*What this task involves*: Show, from the entries below, every line in which "Детекция" appears.

*Material provided*:
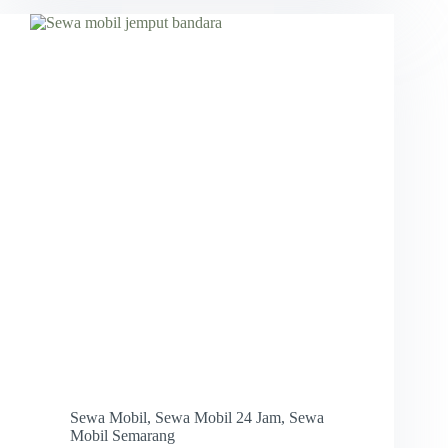
Sewa Mobil
,
Sewa Mobil 24 Jam
,
Sewa
Mobil Semarang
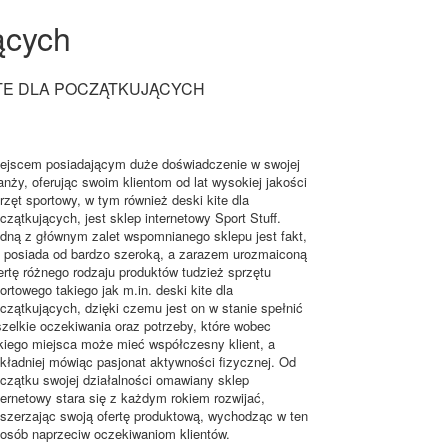
ących
ITE DLA POCZĄTKUJĄCYCH
ejscem posiadającym duże doświadczenie w swojej
anży, oferując swoim klientom od lat wysokiej jakości
rzęt sportowy, w tym również deski kite dla
czątkujących, jest sklep internetowy Sport Stuff.
dną z głównym zalet wspomnianego sklepu jest fakt,
 posiada od bardzo szeroką, a zarazem urozmaiconą
ertę różnego rodzaju produktów tudzież sprzętu
ortowego takiego jak m.in. deski kite dla
czątkujących, dzięki czemu jest on w stanie spełnić
zelkie oczekiwania oraz potrzeby, które wobec
kiego miejsca może mieć współczesny klient, a
kładniej mówiąc pasjonat aktywności fizycznej. Od
czątku swojej działalności omawiany sklep
ternetowy stara się z każdym rokiem rozwijać,
szerzając swoją ofertę produktową, wychodząc w ten
osób naprzeciw oczekiwaniom klientów.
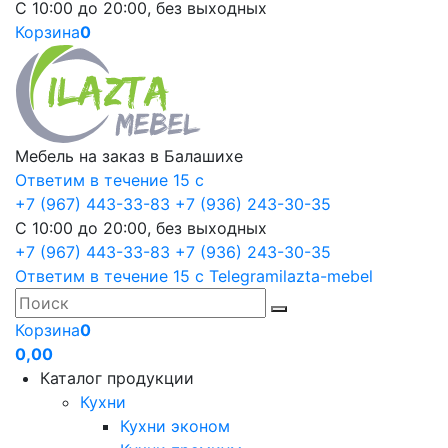
С 10:00 до 20:00, без выходных
Корзина
0
Мебель на заказ в Балашихе
Ответим в течение 15 с
+7 (967) 443-33-83
+7 (936) 243-30-35
С 10:00 до 20:00, без выходных
+7 (967) 443-33-83
+7 (936) 243-30-35
Ответим в течение 15 с
Telegram
ilazta-mebel
Корзина
0
0,00
Каталог продукции
Кухни
Кухни эконом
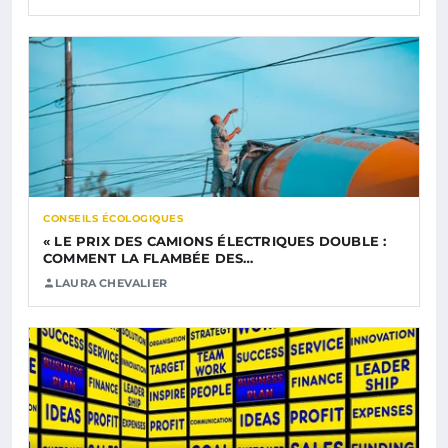
CONSEILS ÉCOLOGIQUES
« LE PRIX DES CAMIONS ÉLECTRIQUES DOUBLE :
COMMENT LA FLAMBÉE DES…
LAURA CHEVALIER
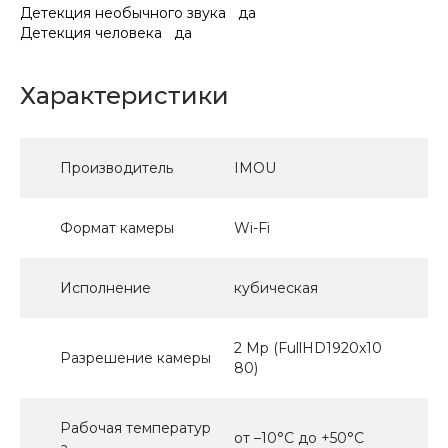
Детекция необычного звука да
Детекция человека да
Характеристики
Производитель
IMOU
Формат камеры
Wi-Fi
Исполнение
кубическая
2 Mp (FullHD1920x10
Разрешение камеры
80)
Рабочая температур
от –10°C до +50°C
а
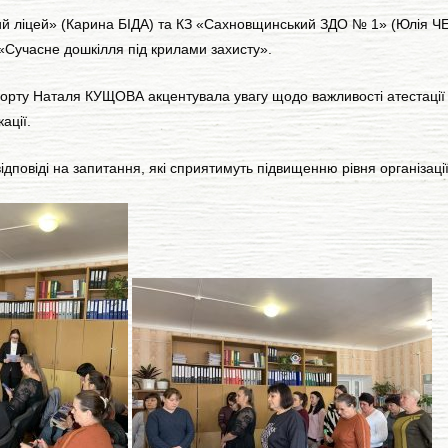
 ліцей» (Карина БІДА) та КЗ «Сахновщинський ЗДО № 1» (Юлія ЧЕР
«Сучасне дошкілля під крилами захисту».
спорту Наталя КУЩОВА акцентувала увагу щодо важливості атестації 
ації.
повіді на запитання, які сприятимуть підвищенню рівня організації 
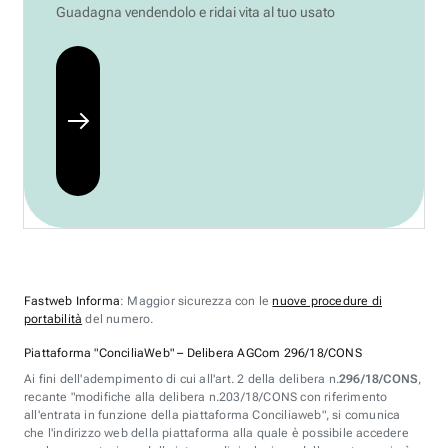
Guadagna vendendolo e ridai vita al tuo usato
Fastweb Informa
: Maggior sicurezza con le
nuove procedure di
portabilità
del numero.
Piattaforma "ConciliaWeb" – Delibera AGCom 296/18/CONS
Ai fini dell'adempimento di cui all'art. 2 della delibera n.
296/18/CONS
,
recante "modifiche alla delibera n.203/18/CONS con riferimento
all'entrata in funzione della piattaforma Conciliaweb", si comunica
che l'indirizzo web della piattaforma alla quale è possibile accedere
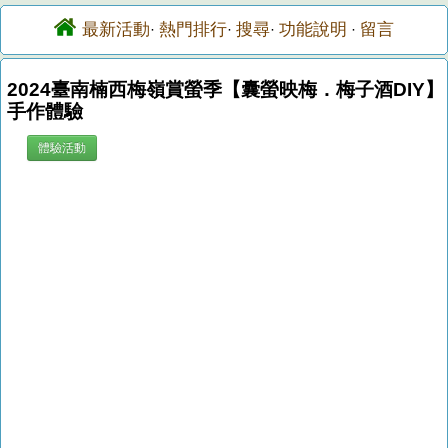
最新活動
熱門排行
搜尋
功能說明
留言
·
·
·
·
2024臺南楠西梅嶺賞螢季【囊螢映梅．梅子酒DIY】
手作體驗
體驗活動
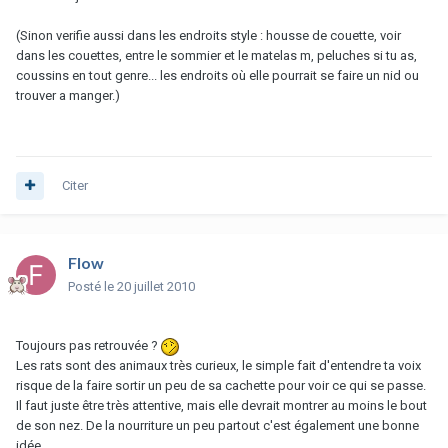
(Sinon verifie aussi dans les endroits style : housse de couette, voir
dans les couettes, entre le sommier et le matelas m, peluches si tu as,
coussins en tout genre... les endroits où elle pourrait se faire un nid ou
trouver a manger.)
Citer
Flow
Posté
le 20 juillet 2010
Toujours pas retrouvée ?
Les rats sont des animaux très curieux, le simple fait d'entendre ta voix
risque de la faire sortir un peu de sa cachette pour voir ce qui se passe.
Il faut juste être très attentive, mais elle devrait montrer au moins le bout
de son nez. De la nourriture un peu partout c'est également une bonne
idée.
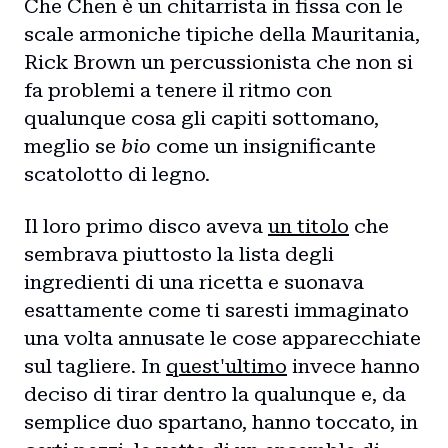
Che Chen è un chitarrista in fissa con le
scale armoniche tipiche della Mauritania,
Rick Brown un percussionista che non si
fa problemi a tenere il ritmo con
qualunque cosa gli capiti sottomano,
meglio se
bio
come un insignificante
scatolotto di legno.
Il loro primo disco aveva
un titolo
che
sembrava piuttosto la lista degli
ingredienti di una ricetta e suonava
esattamente come ti saresti immaginato
una volta annusate le cose apparecchiate
sul tagliere. In
quest'ultimo
invece hanno
deciso di tirar dentro la qualunque e, da
semplice duo spartano, hanno toccato, in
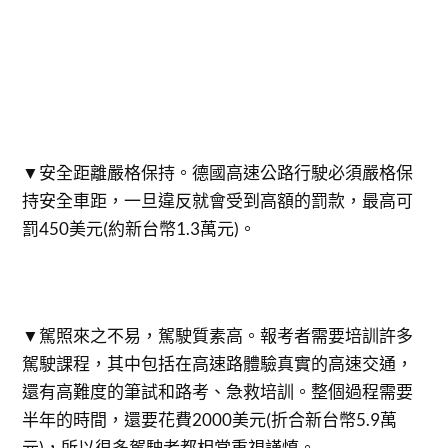
▼安全距離嚴格保持。德國高速公路行駛必須嚴格保
持安全車距，一旦違反就會受到高額的罰款，最高可
罰450美元(約新台幣1.3萬元)。
▼駕照來之不易，駕駛質素高。報考者需要培訓許多
駕駛課程，其中包括在高速路體驗真實的高速交通，
還有高難度的筆試和路考、急救培訓。整個過程需要
半年的時間，還要花費2000美元(折合新台幣5.9萬
元)，所以很多駕駛者都相當重視謹慎。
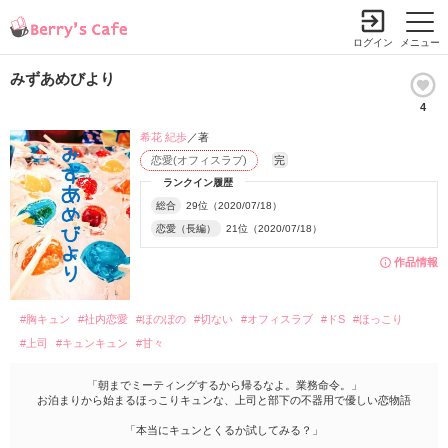
ログイン
メニュー
みずあめびより
4
希花 紀歩
／著
恋愛(オフィスラブ)
完
ランクイン履歴
総合
29位（2020/07/18）
恋愛（長編）
21位（2020/07/18）
作品情報
#胸キュン
#社内恋愛
#ほのぼの
#切ない
#オフィスラブ
#ドS
#ほっこり
#上司
#キュンキュン
#甘々
「朝までミーティングするから帰るなよ。業務命令。」
お泊まりから始まるほっこりキュンな、上司と部下の不器用で優しい恋物語
「本当にキュンとくるか試してみる？」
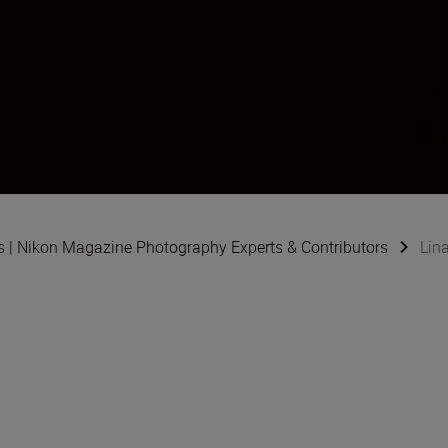
Ακολο
s | Nikon Magazine Photography Experts & Contributors
Lin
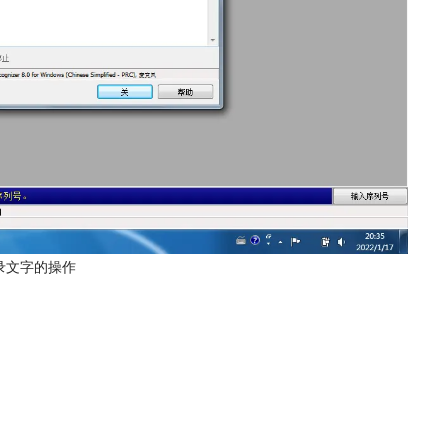
录文字的操作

*Response to the exercise*:
Детекция необычного звука да
Детекция человека да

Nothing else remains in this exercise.